The mapping beween the SQL types and the Opal value types is the following:

SQL Type	Value Type
BIGINT, INTEGER, SMALLINT, TINYIN	integer
DECIMAL, DOUBLE, FLOAT, NUMERIC, REAL	decimal
DATE	date
TIMESTAMP	datetime
BIT, BOOLEAN	boolean
BLOB, LONGVARBINARY, VARBINARY, BINARY	binary
anything else	text

Limesurvey

Opal is able to read directly the SQL data schema of a Limesurvey server. Opal will detect the completed interviews and will import the new and updated ones. The variables are also extracted from the Limesurvey questionnaire.

Operations

Register

Registering a database requires to specify:

the database engine,
a unique name for identification when creating a project or importing/exporting,
the connection details: jdbc url and credentials (user name, password),
the usage (applies to SQL database engine only),
the data schema (applies to SQL database engine only, choice is limited by selected usage),
optional properties (key, value pairs).

Depending on the database engine, the declared usage and the data schema some options may be available or not.

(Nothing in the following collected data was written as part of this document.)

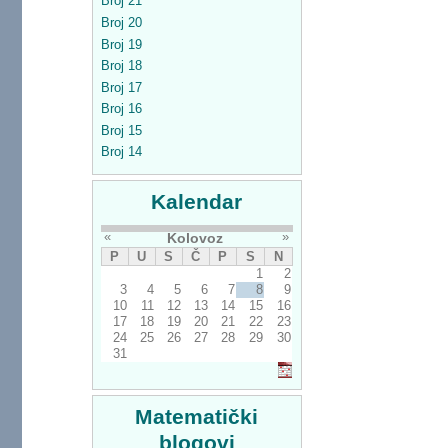
Broj 21
Broj 20
Broj 19
Broj 18
Broj 17
Broj 16
Broj 15
Broj 14
Kalendar
«
»
Kolovoz
P
U
S
Č
P
S
N
1
2
3
4
5
6
7
8
9
10
11
12
13
14
15
16
17
18
19
20
21
22
23
24
25
26
27
28
29
30
31
Matematički
blogovi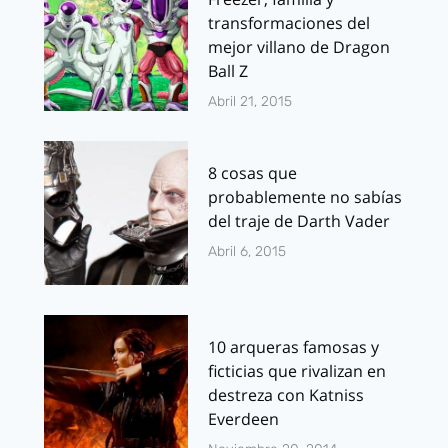
transformaciones del
mejor villano de Dragon
Ball Z
Abril 21, 2015
8 cosas que
probablemente no sabías
del traje de Darth Vader
Abril 6, 2015
10 arqueras famosas y
ficticias que rivalizan en
destreza con Katniss
Everdeen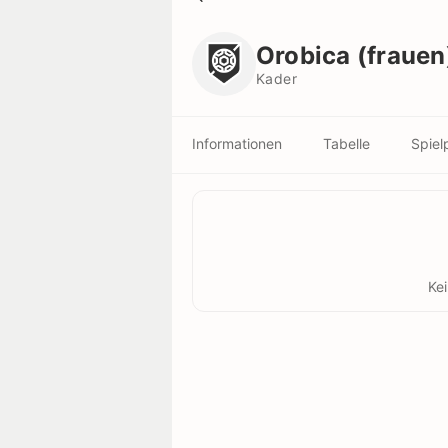
Orobica (frauen)
Kader
Orobica (frauen
Kader
Informationen
Tabelle
Spiel
Ke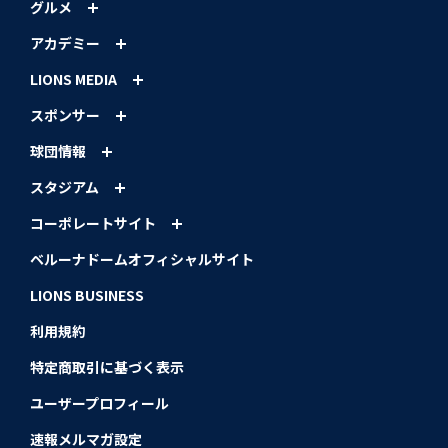
グルメ
アカデミー
LIONS MEDIA
スポンサー
球団情報
スタジアム
コーポレートサイト
ベルーナドームオフィシャルサイト
LIONS BUSINESS
利用規約
特定商取引に基づく表示
ユーザープロフィール
速報メルマガ設定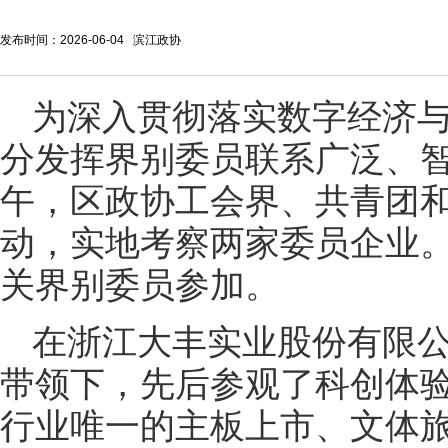
发布时间：2026-06-04 滨江政协
为深入贯彻落实数字经济
分发挥界别委员联系广泛、智
午，区政协工会界、共青团
动，实地考察两家委员企业
关界别委员参加。
在浙江大丰实业股份有限
带领下，先后参观了科创体
行业唯一的主板上市、文体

Several databases can be registered for storage usage. All databases support the persistence of multiple projects. At project creation, the database where the project’s data will be persisted is to be chosen.

Unregister

A database used for storage cannot be unregistered if there are still projects linked to it. If this is the case, remove or archive the corresponding projects and then unregister the database (any remaining data will be untouched).

Edit

Limited edition of the database is possible when a database is in production.

Test

Opal server reports the result of a connection attempt. This allows to validate the connection url and credentials. This does not verifies that the database permissions are appropriate for the declared usage.